What this task involves
Scan the entries for lines with the word "interval", then copy those lines.

Records shown
════════════════════

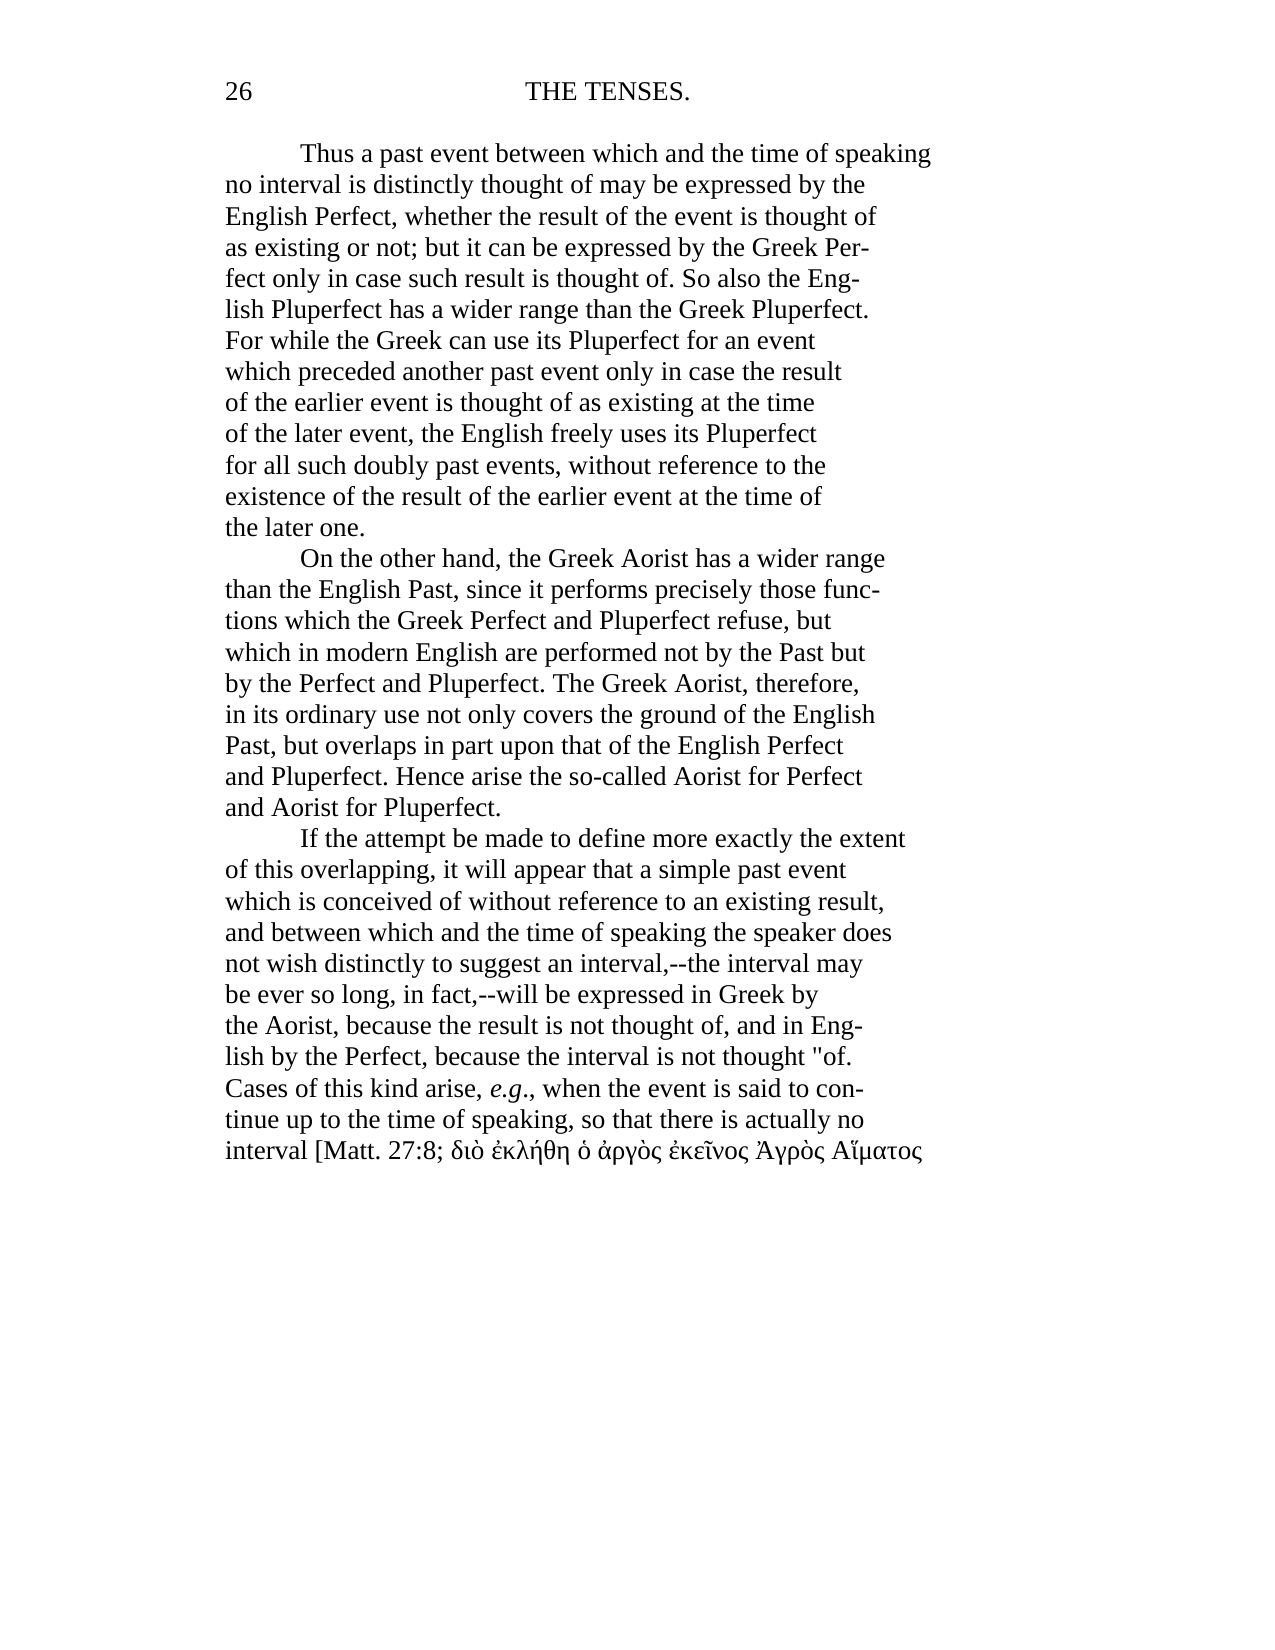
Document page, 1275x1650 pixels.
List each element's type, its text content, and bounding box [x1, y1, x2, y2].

text interval [Matt. 27:8; διὸ ἐκλήθη ὁ ἀργὸς ἐκεῖνος Ἀγρὸς Αἵματος [225, 1134, 1125, 1165]
text which is conceived of without reference to an existing result, [225, 885, 1125, 916]
text be ever so long, in fact,--will be expressed in Greek by [225, 978, 1125, 1009]
text the later one. [225, 511, 1125, 542]
text which in modern English are performed not by the Past but [225, 636, 1125, 667]
text Past, but overlaps in part upon that of the English Perfect [225, 729, 1125, 760]
text as existing or not; but it can be expressed by the Greek Per- [225, 231, 1125, 262]
text of this overlapping, it will appear that a simple past event [225, 854, 1125, 885]
text 26 THE TENSES. [225, 75, 1125, 106]
text in its ordinary use not only covers the ground of the English [225, 698, 1125, 729]
text of the later event, the English freely uses its Pluperfect [225, 418, 1125, 449]
text fect only in case such result is thought of. So also the Eng- [225, 262, 1125, 293]
text On the other hand, the Greek Aorist has a wider range [225, 542, 1125, 573]
text by the Perfect and Pluperfect. The Greek Aorist, therefore, [225, 667, 1125, 698]
text English Perfect, whether the result of the event is thought of [225, 199, 1125, 231]
text and Aorist for Pluperfect. [225, 791, 1125, 822]
text no interval is distinctly thought of may be expressed by the [225, 168, 1125, 199]
text Cases of this kind arise, e.g., when the event is said to con- [225, 1072, 1125, 1103]
text Thus a past event between which and the time of speaking [225, 137, 1125, 168]
text than the English Past, since it performs precisely those func- [225, 573, 1125, 604]
text lish by the Perfect, because the interval is not thought "of. [225, 1041, 1125, 1072]
text of the earlier event is thought of as existing at the time [225, 386, 1125, 418]
text For while the Greek can use its Pluperfect for an event [225, 324, 1125, 355]
text for all such doubly past events, without reference to the [225, 449, 1125, 480]
text not wish distinctly to suggest an interval,--the interval may [225, 947, 1125, 978]
text tions which the Greek Perfect and Pluperfect refuse, but [225, 604, 1125, 636]
text and between which and the time of speaking the speaker does [225, 916, 1125, 947]
text If the attempt be made to define more exactly the extent [225, 822, 1125, 854]
text lish Pluperfect has a wider range than the Greek Pluperfect. [225, 293, 1125, 324]
text and Pluperfect. Hence arise the so-called Aorist for Perfect [225, 760, 1125, 791]
text the Aorist, because the result is not thought of, and in Eng- [225, 1009, 1125, 1041]
text tinue up to the time of speaking, so that there is actually no [225, 1103, 1125, 1134]
text existence of the result of the earlier event at the time of [225, 480, 1125, 511]
text which preceded another past event only in case the result [225, 355, 1125, 386]
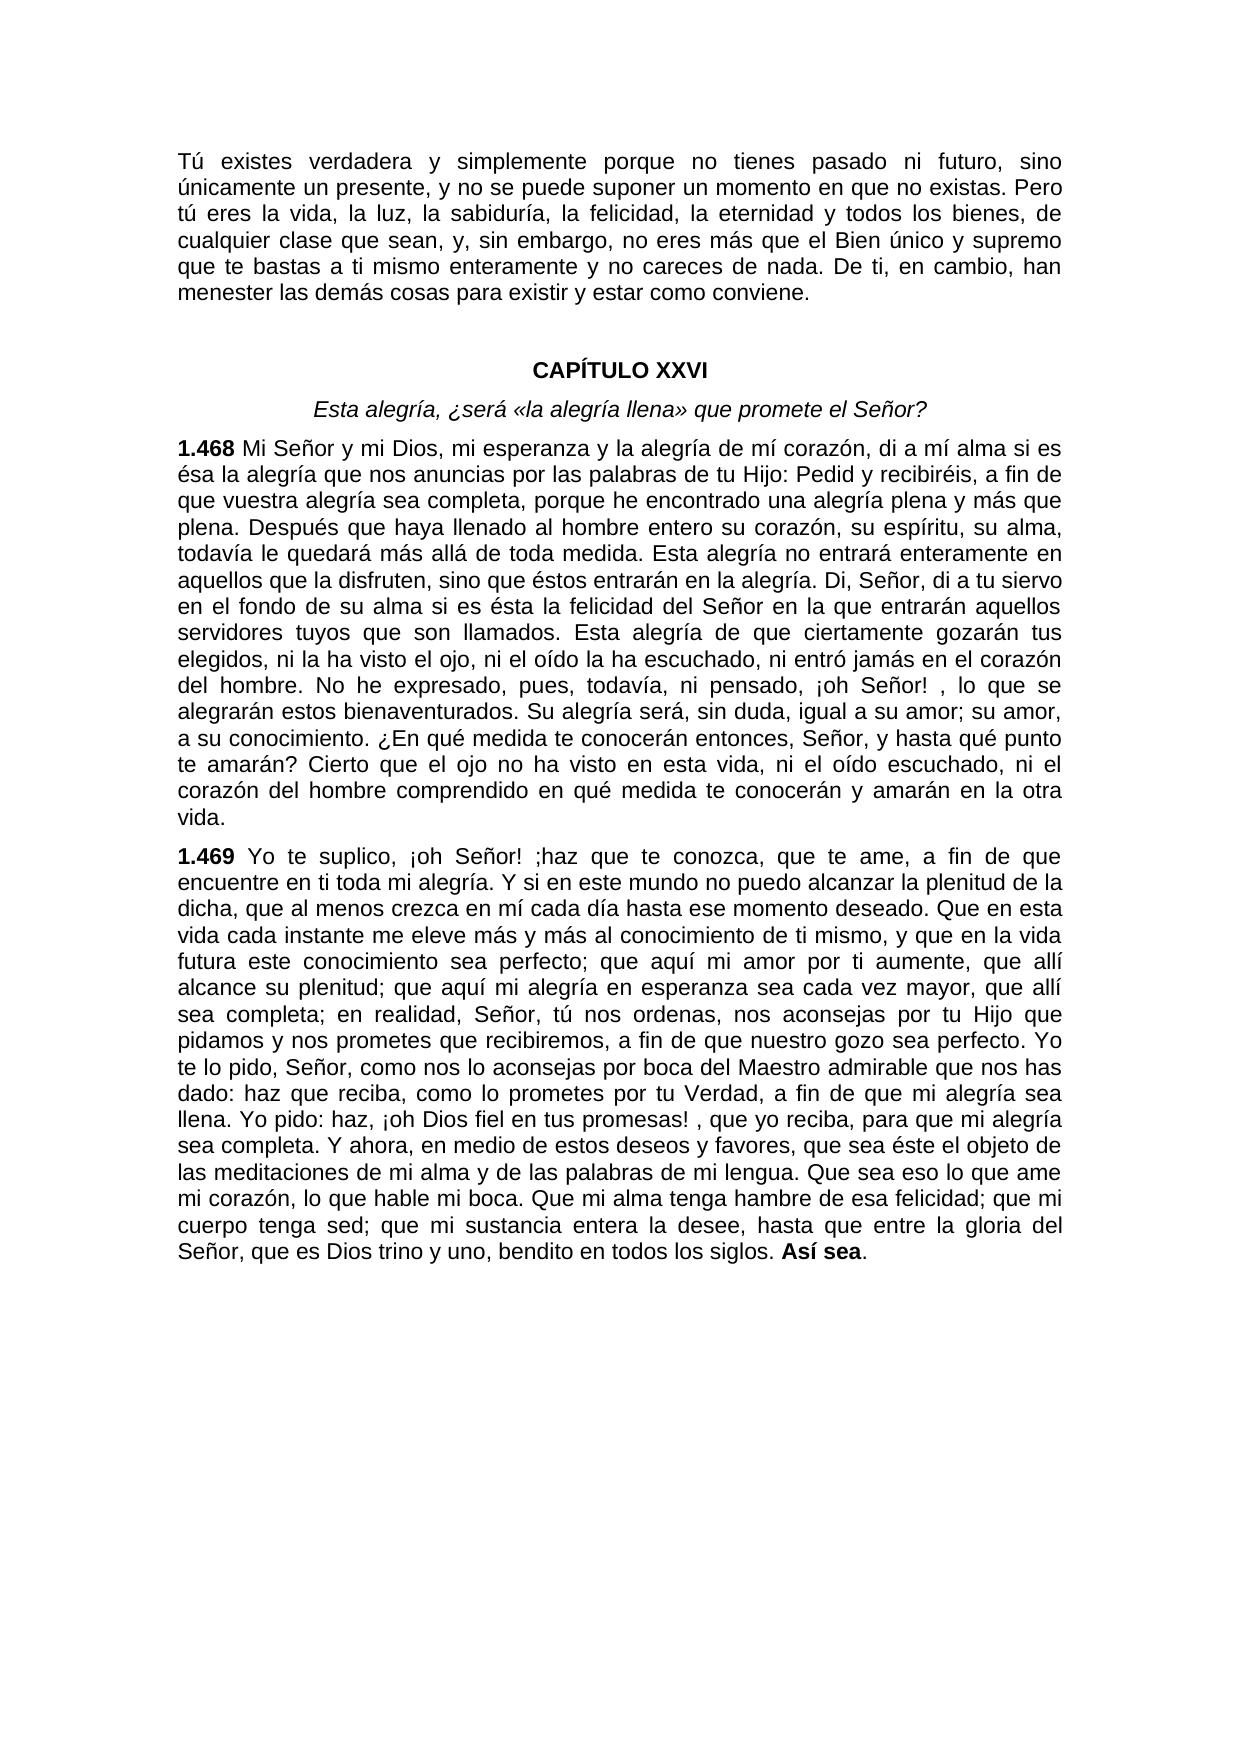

════════════════════

Task solution
text interval [Matt. 27:8; διὸ ἐκλήθη ὁ ἀργὸς ἐκεῖνος Ἀγρὸς Αἵματος [225, 1134, 1125, 1165]
text no interval is distinctly thought of may be expressed by the [225, 168, 1125, 199]
text lish by the Perfect, because the interval is not thought "of. [225, 1041, 1125, 1072]
text not wish distinctly to suggest an interval,--the interval may [225, 947, 1125, 978]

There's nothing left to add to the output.